Der Tagesspiegel : Kurzmeldungen

Michael Mara

UNTERM ADLER

Ein neues Beispiel von „Desinformationspolitik“ hat nach Ansicht des SPD-Politikers Heiko Müller der umstrittene Vorstandschef der gescheiterten Chipfabrik Communicant geliefert. Abbas Ourmazd hatte einen ehemaligen Firmensprecher Meldungen über Millionenabfindungen für Manager dementieren lassen: Eine „Kompensation“ in Höhe von drei Millionen Euro werde nur gezahlt, wenn die Vorstände ihre mehrjährigen Verträge noch bis zu Ende erfüllten. Die wütenden Reaktionen der Landespolitiker seien unverständlich, so der Ex-Sprecher. Der Liquidationsplan lässt jedoch keinen Zweifel an den Abfindungen: „Auf der Grundlage der gegenwärtig bestehenden rechtsgültigen Verträge werden die Abfindungszahlungen an die Vorstandsmitglieder mit drei Millionen Euro bewertet“, heißt es wörtlich. Ourmazd wolle offenbar bewusst in die Irre führen, kritisiert Müller, der auch Mitglied im Untersuchungsausschuss zur Chipfabrik ist. Bei der Durchsicht von Protokollen sei ihm aufgefallen, dass Ourmazd schon bei der Gründung der Chipfabrik-Firma desinformiert habe.

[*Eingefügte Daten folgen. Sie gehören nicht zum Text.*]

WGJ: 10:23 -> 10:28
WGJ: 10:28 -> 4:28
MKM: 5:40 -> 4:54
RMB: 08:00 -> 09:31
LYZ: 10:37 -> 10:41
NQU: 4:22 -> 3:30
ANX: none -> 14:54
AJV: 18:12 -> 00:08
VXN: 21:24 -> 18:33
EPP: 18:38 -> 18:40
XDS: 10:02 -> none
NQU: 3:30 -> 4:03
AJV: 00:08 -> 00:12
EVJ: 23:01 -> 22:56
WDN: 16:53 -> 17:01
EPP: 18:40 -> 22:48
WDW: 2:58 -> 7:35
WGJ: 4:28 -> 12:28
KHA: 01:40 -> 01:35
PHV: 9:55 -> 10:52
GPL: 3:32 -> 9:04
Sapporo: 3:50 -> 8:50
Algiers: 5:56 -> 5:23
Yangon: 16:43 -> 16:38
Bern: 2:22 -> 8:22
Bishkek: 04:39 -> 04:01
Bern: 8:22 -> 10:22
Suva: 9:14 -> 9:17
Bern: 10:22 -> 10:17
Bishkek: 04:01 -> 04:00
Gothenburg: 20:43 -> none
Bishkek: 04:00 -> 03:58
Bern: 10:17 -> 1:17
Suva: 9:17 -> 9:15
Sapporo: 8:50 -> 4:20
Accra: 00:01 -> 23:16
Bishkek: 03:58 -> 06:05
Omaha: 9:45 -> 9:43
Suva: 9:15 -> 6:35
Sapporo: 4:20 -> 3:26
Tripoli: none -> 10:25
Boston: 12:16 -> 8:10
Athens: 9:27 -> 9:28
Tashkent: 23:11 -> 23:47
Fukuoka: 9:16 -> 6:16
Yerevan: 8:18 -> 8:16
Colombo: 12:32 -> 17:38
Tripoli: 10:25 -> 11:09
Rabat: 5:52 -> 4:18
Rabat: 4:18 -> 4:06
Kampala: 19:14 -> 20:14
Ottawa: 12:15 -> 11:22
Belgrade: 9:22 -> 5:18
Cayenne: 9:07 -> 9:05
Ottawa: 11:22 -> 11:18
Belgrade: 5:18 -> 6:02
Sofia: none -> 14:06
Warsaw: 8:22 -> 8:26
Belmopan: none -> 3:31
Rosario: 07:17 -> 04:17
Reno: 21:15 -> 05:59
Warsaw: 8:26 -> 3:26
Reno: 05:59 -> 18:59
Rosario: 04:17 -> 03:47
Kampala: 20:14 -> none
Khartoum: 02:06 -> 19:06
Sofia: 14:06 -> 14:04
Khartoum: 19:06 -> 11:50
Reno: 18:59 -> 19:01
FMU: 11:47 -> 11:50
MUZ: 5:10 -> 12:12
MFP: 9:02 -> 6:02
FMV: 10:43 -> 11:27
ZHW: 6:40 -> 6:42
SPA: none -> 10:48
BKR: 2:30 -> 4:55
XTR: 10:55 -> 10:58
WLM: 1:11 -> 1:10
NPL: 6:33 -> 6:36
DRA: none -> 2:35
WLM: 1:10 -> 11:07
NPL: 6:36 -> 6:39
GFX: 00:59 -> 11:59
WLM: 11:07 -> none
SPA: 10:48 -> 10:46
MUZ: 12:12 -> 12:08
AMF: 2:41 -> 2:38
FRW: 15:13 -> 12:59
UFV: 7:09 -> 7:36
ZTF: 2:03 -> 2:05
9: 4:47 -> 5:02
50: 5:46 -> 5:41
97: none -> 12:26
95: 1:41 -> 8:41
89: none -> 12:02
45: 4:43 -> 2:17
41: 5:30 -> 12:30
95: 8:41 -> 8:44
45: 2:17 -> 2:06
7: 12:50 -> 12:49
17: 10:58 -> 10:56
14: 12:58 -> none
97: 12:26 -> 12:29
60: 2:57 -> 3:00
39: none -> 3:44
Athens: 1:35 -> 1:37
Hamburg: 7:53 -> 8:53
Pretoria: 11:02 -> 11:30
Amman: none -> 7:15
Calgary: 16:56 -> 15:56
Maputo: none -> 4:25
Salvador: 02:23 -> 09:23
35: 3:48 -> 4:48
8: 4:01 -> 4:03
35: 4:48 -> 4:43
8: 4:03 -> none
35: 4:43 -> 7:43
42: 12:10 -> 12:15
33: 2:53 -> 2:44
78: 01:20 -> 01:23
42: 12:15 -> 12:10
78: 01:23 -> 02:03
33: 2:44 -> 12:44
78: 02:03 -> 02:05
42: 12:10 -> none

Staatskanzleichef Rainer Speer (SPD), Erfinder der Theorie von der Verelendung der Randregionen wegen der Massenflucht junger Menschen, wagte sich in die Höhle des Löwen: Vor dem Kreistag Uckermark blieb er sich treu, auch wenn er das Wort Verelendung vermied: Die Landesregierung werde künftig „hier oben“ nur noch Schwedt und Prenzlau fördern können – „dann wird es auch schon schwierig.“ Verständlich, dass er sich harsche Fragen und Vorwürfe gefallen lassen musste: „Was hat die Landesregierung mit dem Rest der Uckermark vor?“ Die Frage nach dem Konzept der Landesregierung konterte Speer in gewohnt raubeiniger Art: „Welche Visionen hat die Uckermark für die Uckermark?“ Ein frustrierter Abgeordneter: „Sollen wir uns an den eigenen Haaren aus dem Sumpf ziehen?“

Ex-Verfassungsgerichts-Präsident Peter Macke war der erste: Er zahlte nach Bekanntwerden des verheerenden Zwischenberichts zur Trennungsgeld-Affäre rund 2800 Euro ans Justizministerium zurück. Den Betrag hatte er – moralisch anfechtbar - als Miete für die Wohnung seiner Ehefrau kassiert. Generalstaatsanwalt Erardo Rautenberg will hingegen mit der versprochenen Rückzahlung von 5000 Euro, die er zu Unrecht bekommen haben soll, noch warten. Er habe bisher keine Aufforderung erhalten und hege auch Zweifel an der Rechtsauffassung der externen Prüfer. Er wolle erst sehen, zu welchem Ergebnis der Rechnungshof komme, der jetzt die Akten erneut unter die Lupe nimmt. Die Rechnungshof-Präsidentin Gisela von der Aue nannte es ungewöhnlich, dass Betroffene zu Rückzahlungen ohne abschließende rechtliche Bewertung bereit seien. Sie fordert selbst 45 000 Euro von ihrem Vizepräsidenten Arnulf Hülsmann zurück, die der aber nicht zahlen will.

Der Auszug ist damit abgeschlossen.